Oskosh safe flight
Let's see if this year we can make EAA Airventure accident free, both the convention itself and the trip to and from.
Here are a few suggestions:
1 Be conservative and realistic in your flight planning for the enroute trip. Take the safest way, not the risky one where everything has to work out perfect to make it.
For instance, does it make sense to leave with minimum fuel with the hope of stopping to fill up with cheaper fuel enroute? To save perhaps $20 , but make the flight less safe.
Or to leave at 6 pm at night after a long week of work?
2. Keep and eye on the weather for a few days before you plan leave, get the overall picture, of course, it is a lot different if you are coming from L A or Houston , than just hopping up from Chicago.
Get a real weather briefing, not just some spot quicky in a cell phone. One service that I really like and some better FBO s have it the WSI weather computer; very easy to operate , free, and let's you see the weather not just read texts about it.
If you need to , alter your departure by a day or two, to get better weather.
Generally, not always, in the summer months flying the trip first thing in the morning will have better weather, with most of the thunderstorms coming in the afternoon. Morning can have low ceilings or visiblity or fog in some places like around river basins or especially the Mississippi.
3. Leave time to detour or stop enroute as needed for weather or fatigue. There are a hundred small towns with airports and motels for less than the price of filling up most cars these days, all along the route.
Years ago a man I know left OK in his new and hot fighter in pretty good weather but on an IFR fight plan.. He was up at 16,000 or so and really making time, over 250 mph. He was making such time that he could get to FLD non stop, rather than taking an hour or so to descend and refuel. He got to FLD ok, but low on fuel when he was on final. There was a business jet in front of him using a long final and so he had to go around. His engine quit on short final the 2nd approach, and he belled in just off the runway. He was not injured,but the plane was severely damaged. This man in civilian life is smart and highly educated, many of you would know his name if I gave it. But his mistake was in cutting it too close, FOR NO GOOD REASON, and not leaving an out, and overflying dozens of refueling stops he could have made.
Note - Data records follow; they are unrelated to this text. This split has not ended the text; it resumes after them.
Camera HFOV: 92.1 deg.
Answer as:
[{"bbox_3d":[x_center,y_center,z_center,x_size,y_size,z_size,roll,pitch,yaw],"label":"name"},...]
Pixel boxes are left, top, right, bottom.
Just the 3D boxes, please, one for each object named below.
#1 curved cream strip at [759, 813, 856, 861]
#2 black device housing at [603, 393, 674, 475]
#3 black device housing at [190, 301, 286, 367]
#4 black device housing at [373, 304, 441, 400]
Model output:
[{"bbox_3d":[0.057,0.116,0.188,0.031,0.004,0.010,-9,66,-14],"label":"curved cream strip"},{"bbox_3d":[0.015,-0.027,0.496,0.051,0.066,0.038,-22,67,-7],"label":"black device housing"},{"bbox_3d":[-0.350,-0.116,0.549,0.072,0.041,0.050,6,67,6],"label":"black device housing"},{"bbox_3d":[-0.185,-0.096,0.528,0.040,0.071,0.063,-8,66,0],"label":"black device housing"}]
4. Obtain, read and preplan the Fisk or whatever arrival you are using. You can phone EAA for a copy or get it on line, I think.Don't count on it being at most FBOs enroute like in the good old days.
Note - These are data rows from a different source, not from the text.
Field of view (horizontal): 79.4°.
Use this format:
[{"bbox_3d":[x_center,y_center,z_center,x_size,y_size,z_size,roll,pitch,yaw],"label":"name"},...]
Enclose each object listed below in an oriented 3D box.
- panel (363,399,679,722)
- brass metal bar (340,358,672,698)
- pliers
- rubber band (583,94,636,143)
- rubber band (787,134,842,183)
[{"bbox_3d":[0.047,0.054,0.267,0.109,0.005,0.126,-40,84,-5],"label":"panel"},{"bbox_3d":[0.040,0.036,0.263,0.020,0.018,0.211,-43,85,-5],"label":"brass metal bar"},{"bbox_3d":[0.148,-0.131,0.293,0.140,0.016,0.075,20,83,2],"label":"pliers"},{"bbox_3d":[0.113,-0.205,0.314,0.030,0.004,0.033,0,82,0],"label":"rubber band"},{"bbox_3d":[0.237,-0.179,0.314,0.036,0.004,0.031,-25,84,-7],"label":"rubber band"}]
5. Leave plenty of fuel for the arrival in case you have to hold or detour. Try not to arrive at the busiest times. Know where your alternate is. And if things get tight, remember safe flight has nothing to do with if you paid a deposit at some motel or are hoping to make happy hour at Hooters. They will all be there tomorrow, if you will.
6. The essence of the Fisk or any arrival is to set up a certain speed, a certain altitude, perhaps 1000 agl and 100 mph over the landmark, and just follow the plane in front of you . Fly your plane, don't worry if the guy in front does it perfectly, just keep them in sight and don't hit anyone.
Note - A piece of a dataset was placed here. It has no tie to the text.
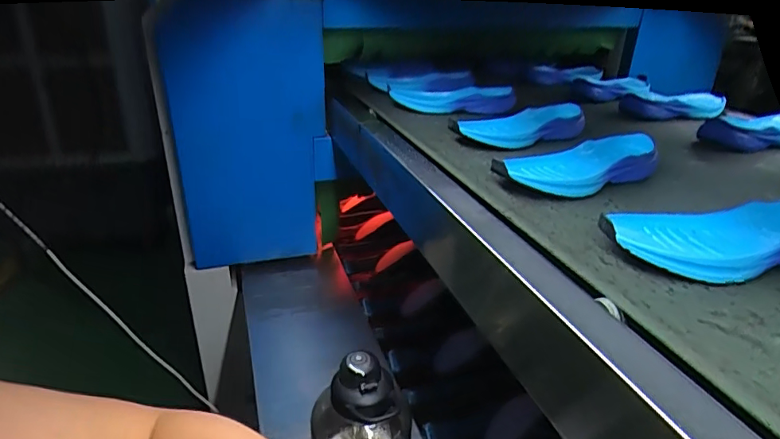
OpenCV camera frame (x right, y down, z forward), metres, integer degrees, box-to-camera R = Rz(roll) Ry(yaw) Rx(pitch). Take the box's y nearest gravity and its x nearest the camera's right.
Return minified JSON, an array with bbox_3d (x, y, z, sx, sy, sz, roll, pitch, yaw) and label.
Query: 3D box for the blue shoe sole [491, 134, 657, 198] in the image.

And eyes looking out the window, not in the cockpit at some techno gadget.
7. One more big vital part: The landing. As you join on downwind or base , as for as possible, MAKE A NORMAL LANDING. GEAR DOWN, normal flaps, prop and mixure set, AND IF YOU HAVE MADE EVERY OTHER LANDING ALL YEAR WITH 80 ON BASE, AND 70 ON FINAL, DO IT THAT WAY ONE MORE TIME.
If your cool homebuilt or warbird or Mooney stalls (VSO) at 60 mph in Miami or Dallas or Seattle or Boston; now is not the time to try to revise all the laws of gravity and aerodynamics and try to fly it a 55, just cause the guy in front of you might be slower. If there something big in front of you, watch the wake turbulence, though it is not normally a problem.
AND IF IT IS NOT RIGHT, GO AROUND.
8. After you land and are slow, taxi off and follow the flagmen. When stopped, close your flight plan, or did you fly all the way cross the U S without one.
9.Then get fuel , so you don't have to rush it when you get ready to leave. And don't buy so much junk that you are overgross on the return. Good luck
Last edited by Bill Greenwood; 06-25-2012 at 06:36 PM.
Bill made a point I'd like to embellish:
"If it is not right, go around."
That applies everywhere in the arrival process. If you're in a Comanche (for instance) and get stuck behind a Cub, that's a recipe for failure. Change the situation - return to the start of the arrival, do whatever, just don't put yourself in the dangerous situation where if the Cub slows by another MPH, you're gonna chew his tail off or stall/spin. It isn't worth it.
Great checklist. If I may add: Don't forget to check for TFRs.